| Task goal |
As the answer, set down the lines below from the one containing "left knee: (127, 235)" through the one containing "right eye: (95, 81)", exactly and inclusively, and no others.

| Input material |

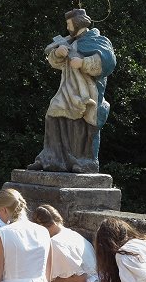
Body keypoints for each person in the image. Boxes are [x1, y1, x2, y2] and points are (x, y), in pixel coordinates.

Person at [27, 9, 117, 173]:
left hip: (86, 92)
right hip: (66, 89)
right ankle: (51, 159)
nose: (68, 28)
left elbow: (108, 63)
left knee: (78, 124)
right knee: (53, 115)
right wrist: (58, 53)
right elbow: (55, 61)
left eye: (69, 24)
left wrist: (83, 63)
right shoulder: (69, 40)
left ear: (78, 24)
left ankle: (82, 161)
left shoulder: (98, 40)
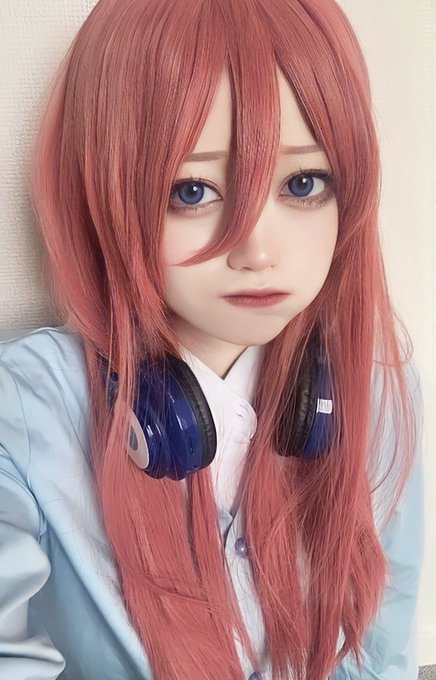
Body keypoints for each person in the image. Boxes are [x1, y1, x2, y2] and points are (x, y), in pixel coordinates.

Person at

==

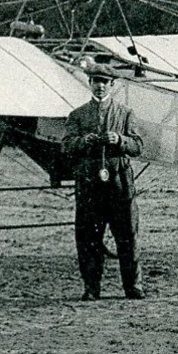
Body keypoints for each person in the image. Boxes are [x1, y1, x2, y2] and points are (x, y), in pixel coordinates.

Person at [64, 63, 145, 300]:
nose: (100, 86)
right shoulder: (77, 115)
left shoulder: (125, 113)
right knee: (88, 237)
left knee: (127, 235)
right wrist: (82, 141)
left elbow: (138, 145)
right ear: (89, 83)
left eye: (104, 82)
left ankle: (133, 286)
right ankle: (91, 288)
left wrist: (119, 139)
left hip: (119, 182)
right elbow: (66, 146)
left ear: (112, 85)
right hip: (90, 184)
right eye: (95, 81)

| Solution for this task |
left knee: (127, 235)
right wrist: (82, 141)
left elbow: (138, 145)
right ear: (89, 83)
left eye: (104, 82)
left ankle: (133, 286)
right ankle: (91, 288)
left wrist: (119, 139)
left hip: (119, 182)
right elbow: (66, 146)
left ear: (112, 85)
right hip: (90, 184)
right eye: (95, 81)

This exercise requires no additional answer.